BEGIN Record excerpts

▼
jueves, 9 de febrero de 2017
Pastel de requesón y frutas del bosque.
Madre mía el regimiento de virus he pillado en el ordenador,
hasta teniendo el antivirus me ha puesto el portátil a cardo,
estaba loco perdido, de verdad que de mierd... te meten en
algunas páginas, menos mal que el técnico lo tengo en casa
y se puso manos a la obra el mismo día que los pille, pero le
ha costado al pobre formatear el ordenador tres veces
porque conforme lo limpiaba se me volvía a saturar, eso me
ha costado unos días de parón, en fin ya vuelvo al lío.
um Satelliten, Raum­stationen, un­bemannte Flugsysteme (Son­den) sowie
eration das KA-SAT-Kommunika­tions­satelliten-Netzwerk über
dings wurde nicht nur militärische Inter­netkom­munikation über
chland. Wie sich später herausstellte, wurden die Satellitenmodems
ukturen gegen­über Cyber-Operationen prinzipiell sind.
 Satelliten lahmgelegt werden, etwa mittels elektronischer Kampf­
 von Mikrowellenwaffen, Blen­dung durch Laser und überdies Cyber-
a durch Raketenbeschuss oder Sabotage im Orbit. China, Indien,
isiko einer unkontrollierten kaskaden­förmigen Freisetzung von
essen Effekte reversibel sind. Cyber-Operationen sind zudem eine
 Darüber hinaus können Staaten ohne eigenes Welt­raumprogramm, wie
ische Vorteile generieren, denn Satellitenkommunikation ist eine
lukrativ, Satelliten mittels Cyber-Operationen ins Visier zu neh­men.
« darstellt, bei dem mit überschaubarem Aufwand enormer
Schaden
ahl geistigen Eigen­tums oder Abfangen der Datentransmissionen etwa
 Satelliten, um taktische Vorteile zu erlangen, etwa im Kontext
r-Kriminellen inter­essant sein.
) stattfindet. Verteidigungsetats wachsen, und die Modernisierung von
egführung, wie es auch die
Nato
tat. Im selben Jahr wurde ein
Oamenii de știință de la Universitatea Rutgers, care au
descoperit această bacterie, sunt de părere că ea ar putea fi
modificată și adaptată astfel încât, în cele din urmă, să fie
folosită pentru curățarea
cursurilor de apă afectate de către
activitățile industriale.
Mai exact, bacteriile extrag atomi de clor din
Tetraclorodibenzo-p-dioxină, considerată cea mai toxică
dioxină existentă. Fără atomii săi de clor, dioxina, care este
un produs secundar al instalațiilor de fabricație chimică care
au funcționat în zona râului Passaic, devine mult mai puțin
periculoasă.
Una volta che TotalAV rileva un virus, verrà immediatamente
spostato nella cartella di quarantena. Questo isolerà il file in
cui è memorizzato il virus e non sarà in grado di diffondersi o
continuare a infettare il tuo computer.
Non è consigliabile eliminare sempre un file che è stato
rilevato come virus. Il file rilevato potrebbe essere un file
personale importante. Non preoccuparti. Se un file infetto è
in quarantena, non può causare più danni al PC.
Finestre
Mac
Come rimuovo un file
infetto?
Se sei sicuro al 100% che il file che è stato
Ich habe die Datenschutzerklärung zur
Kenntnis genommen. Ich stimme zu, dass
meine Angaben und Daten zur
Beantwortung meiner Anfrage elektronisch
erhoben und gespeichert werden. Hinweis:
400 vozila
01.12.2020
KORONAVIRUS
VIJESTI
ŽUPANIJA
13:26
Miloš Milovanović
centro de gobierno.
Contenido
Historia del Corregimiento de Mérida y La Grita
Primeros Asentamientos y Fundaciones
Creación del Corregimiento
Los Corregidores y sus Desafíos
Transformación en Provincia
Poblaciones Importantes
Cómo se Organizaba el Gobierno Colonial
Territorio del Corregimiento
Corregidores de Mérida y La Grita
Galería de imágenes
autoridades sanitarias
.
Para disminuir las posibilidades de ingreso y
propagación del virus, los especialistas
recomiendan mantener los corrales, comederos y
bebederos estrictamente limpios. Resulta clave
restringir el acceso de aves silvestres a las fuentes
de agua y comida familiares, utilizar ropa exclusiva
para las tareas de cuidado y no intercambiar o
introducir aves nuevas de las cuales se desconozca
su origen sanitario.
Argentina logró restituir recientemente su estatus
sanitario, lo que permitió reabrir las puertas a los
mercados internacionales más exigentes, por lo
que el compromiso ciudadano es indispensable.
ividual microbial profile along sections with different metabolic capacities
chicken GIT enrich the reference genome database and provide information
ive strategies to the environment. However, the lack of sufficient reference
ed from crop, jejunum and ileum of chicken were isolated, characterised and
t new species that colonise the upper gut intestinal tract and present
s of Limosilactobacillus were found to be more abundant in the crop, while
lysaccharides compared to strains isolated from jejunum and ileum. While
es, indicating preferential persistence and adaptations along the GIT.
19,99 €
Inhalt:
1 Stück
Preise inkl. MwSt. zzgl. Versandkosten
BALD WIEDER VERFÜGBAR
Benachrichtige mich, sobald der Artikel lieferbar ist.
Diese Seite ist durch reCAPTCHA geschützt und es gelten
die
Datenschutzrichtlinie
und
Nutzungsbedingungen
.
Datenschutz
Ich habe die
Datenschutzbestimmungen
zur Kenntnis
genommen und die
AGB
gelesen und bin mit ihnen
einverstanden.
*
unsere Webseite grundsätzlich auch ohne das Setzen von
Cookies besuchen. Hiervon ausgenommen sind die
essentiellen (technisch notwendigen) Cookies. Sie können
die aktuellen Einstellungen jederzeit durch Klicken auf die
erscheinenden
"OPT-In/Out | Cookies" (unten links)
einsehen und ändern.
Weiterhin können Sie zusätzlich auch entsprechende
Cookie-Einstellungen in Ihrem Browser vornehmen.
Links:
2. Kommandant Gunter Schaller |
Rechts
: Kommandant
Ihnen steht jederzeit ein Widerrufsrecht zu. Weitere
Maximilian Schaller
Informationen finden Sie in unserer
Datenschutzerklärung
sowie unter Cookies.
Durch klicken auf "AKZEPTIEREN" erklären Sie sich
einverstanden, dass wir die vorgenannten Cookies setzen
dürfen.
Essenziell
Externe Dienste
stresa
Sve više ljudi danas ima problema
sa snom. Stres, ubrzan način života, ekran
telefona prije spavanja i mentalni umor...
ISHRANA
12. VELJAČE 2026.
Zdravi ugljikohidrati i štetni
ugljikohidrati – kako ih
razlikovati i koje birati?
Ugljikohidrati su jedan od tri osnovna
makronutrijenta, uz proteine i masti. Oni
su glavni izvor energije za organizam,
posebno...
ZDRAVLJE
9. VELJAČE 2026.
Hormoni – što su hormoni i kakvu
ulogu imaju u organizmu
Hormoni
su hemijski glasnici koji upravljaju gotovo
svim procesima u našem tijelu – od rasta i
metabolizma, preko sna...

END Record excerpts

Task instructions ::
Repeat the entire listing above without changing a word.

Response to the exercise ::
▼
jueves, 9 de febrero de 2017
Pastel de requesón y frutas del bosque.
Madre mía el regimiento de virus he pillado en el ordenador,
hasta teniendo el antivirus me ha puesto el portátil a cardo,
estaba loco perdido, de verdad que de mierd... te meten en
algunas páginas, menos mal que el técnico lo tengo en casa
y se puso manos a la obra el mismo día que los pille, pero le
ha costado al pobre formatear el ordenador tres veces
porque conforme lo limpiaba se me volvía a saturar, eso me
ha costado unos días de parón, en fin ya vuelvo al lío.
um Satelliten, Raum­stationen, un­bemannte Flugsysteme (Son­den) sowie
eration das KA-SAT-Kommunika­tions­satelliten-Netzwerk über
dings wurde nicht nur militärische Inter­netkom­munikation über
chland. Wie sich später herausstellte, wurden die Satellitenmodems
ukturen gegen­über Cyber-Operationen prinzipiell sind.
 Satelliten lahmgelegt werden, etwa mittels elektronischer Kampf­
 von Mikrowellenwaffen, Blen­dung durch Laser und überdies Cyber-
a durch Raketenbeschuss oder Sabotage im Orbit. China, Indien,
isiko einer unkontrollierten kaskaden­förmigen Freisetzung von
essen Effekte reversibel sind. Cyber-Operationen sind zudem eine
 Darüber hinaus können Staaten ohne eigenes Welt­raumprogramm, wie
ische Vorteile generieren, denn Satellitenkommunikation ist eine
lukrativ, Satelliten mittels Cyber-Operationen ins Visier zu neh­men.
« darstellt, bei dem mit überschaubarem Aufwand enormer
Schaden
ahl geistigen Eigen­tums oder Abfangen der Datentransmissionen etwa
 Satelliten, um taktische Vorteile zu erlangen, etwa im Kontext
r-Kriminellen inter­essant sein.
) stattfindet. Verteidigungsetats wachsen, und die Modernisierung von
egführung, wie es auch die
Nato
tat. Im selben Jahr wurde ein
Oamenii de știință de la Universitatea Rutgers, care au
descoperit această bacterie, sunt de părere că ea ar putea fi
modificată și adaptată astfel încât, în cele din urmă, să fie
folosită pentru curățarea
cursurilor de apă afectate de către
activitățile industriale.
Mai exact, bacteriile extrag atomi de clor din
Tetraclorodibenzo-p-dioxină, considerată cea mai toxică
dioxină existentă. Fără atomii săi de clor, dioxina, care este
un produs secundar al instalațiilor de fabricație chimică care
au funcționat în zona râului Passaic, devine mult mai puțin
periculoasă.
Una volta che TotalAV rileva un virus, verrà immediatamente
spostato nella cartella di quarantena. Questo isolerà il file in
cui è memorizzato il virus e non sarà in grado di diffondersi o
continuare a infettare il tuo computer.
Non è consigliabile eliminare sempre un file che è stato
rilevato come virus. Il file rilevato potrebbe essere un file
personale importante. Non preoccuparti. Se un file infetto è
in quarantena, non può causare più danni al PC.
Finestre
Mac
Come rimuovo un file
infetto?
Se sei sicuro al 100% che il file che è stato
Ich habe die Datenschutzerklärung zur
Kenntnis genommen. Ich stimme zu, dass
meine Angaben und Daten zur
Beantwortung meiner Anfrage elektronisch
erhoben und gespeichert werden. Hinweis:
400 vozila
01.12.2020
KORONAVIRUS
VIJESTI
ŽUPANIJA
13:26
Miloš Milovanović
centro de gobierno.
Contenido
Historia del Corregimiento de Mérida y La Grita
Primeros Asentamientos y Fundaciones
Creación del Corregimiento
Los Corregidores y sus Desafíos
Transformación en Provincia
Poblaciones Importantes
Cómo se Organizaba el Gobierno Colonial
Territorio del Corregimiento
Corregidores de Mérida y La Grita
Galería de imágenes
autoridades sanitarias
.
Para disminuir las posibilidades de ingreso y
propagación del virus, los especialistas
recomiendan mantener los corrales, comederos y
bebederos estrictamente limpios. Resulta clave
restringir el acceso de aves silvestres a las fuentes
de agua y comida familiares, utilizar ropa exclusiva
para las tareas de cuidado y no intercambiar o
introducir aves nuevas de las cuales se desconozca
su origen sanitario.
Argentina logró restituir recientemente su estatus
sanitario, lo que permitió reabrir las puertas a los
mercados internacionales más exigentes, por lo
que el compromiso ciudadano es indispensable.
ividual microbial profile along sections with different metabolic capacities
chicken GIT enrich the reference genome database and provide information
ive strategies to the environment. However, the lack of sufficient reference
ed from crop, jejunum and ileum of chicken were isolated, characterised and
t new species that colonise the upper gut intestinal tract and present
s of Limosilactobacillus were found to be more abundant in the crop, while
lysaccharides compared to strains isolated from jejunum and ileum. While
es, indicating preferential persistence and adaptations along the GIT.
19,99 €
Inhalt:
1 Stück
Preise inkl. MwSt. zzgl. Versandkosten
BALD WIEDER VERFÜGBAR
Benachrichtige mich, sobald der Artikel lieferbar ist.
Diese Seite ist durch reCAPTCHA geschützt und es gelten
die
Datenschutzrichtlinie
und
Nutzungsbedingungen
.
Datenschutz
Ich habe die
Datenschutzbestimmungen
zur Kenntnis
genommen und die
AGB
gelesen und bin mit ihnen
einverstanden.
*
unsere Webseite grundsätzlich auch ohne das Setzen von
Cookies besuchen. Hiervon ausgenommen sind die
essentiellen (technisch notwendigen) Cookies. Sie können
die aktuellen Einstellungen jederzeit durch Klicken auf die
erscheinenden
"OPT-In/Out | Cookies" (unten links)
einsehen und ändern.
Weiterhin können Sie zusätzlich auch entsprechende
Cookie-Einstellungen in Ihrem Browser vornehmen.
Links:
2. Kommandant Gunter Schaller |
Rechts
: Kommandant
Ihnen steht jederzeit ein Widerrufsrecht zu. Weitere
Maximilian Schaller
Informationen finden Sie in unserer
Datenschutzerklärung
sowie unter Cookies.
Durch klicken auf "AKZEPTIEREN" erklären Sie sich
einverstanden, dass wir die vorgenannten Cookies setzen
dürfen.
Essenziell
Externe Dienste
stresa
Sve više ljudi danas ima problema
sa snom. Stres, ubrzan način života, ekran
telefona prije spavanja i mentalni umor...
ISHRANA
12. VELJAČE 2026.
Zdravi ugljikohidrati i štetni
ugljikohidrati – kako ih
razlikovati i koje birati?
Ugljikohidrati su jedan od tri osnovna
makronutrijenta, uz proteine i masti. Oni
su glavni izvor energije za organizam,
posebno...
ZDRAVLJE
9. VELJAČE 2026.
Hormoni – što su hormoni i kakvu
ulogu imaju u organizmu
Hormoni
su hemijski glasnici koji upravljaju gotovo
svim procesima u našem tijelu – od rasta i
metabolizma, preko sna...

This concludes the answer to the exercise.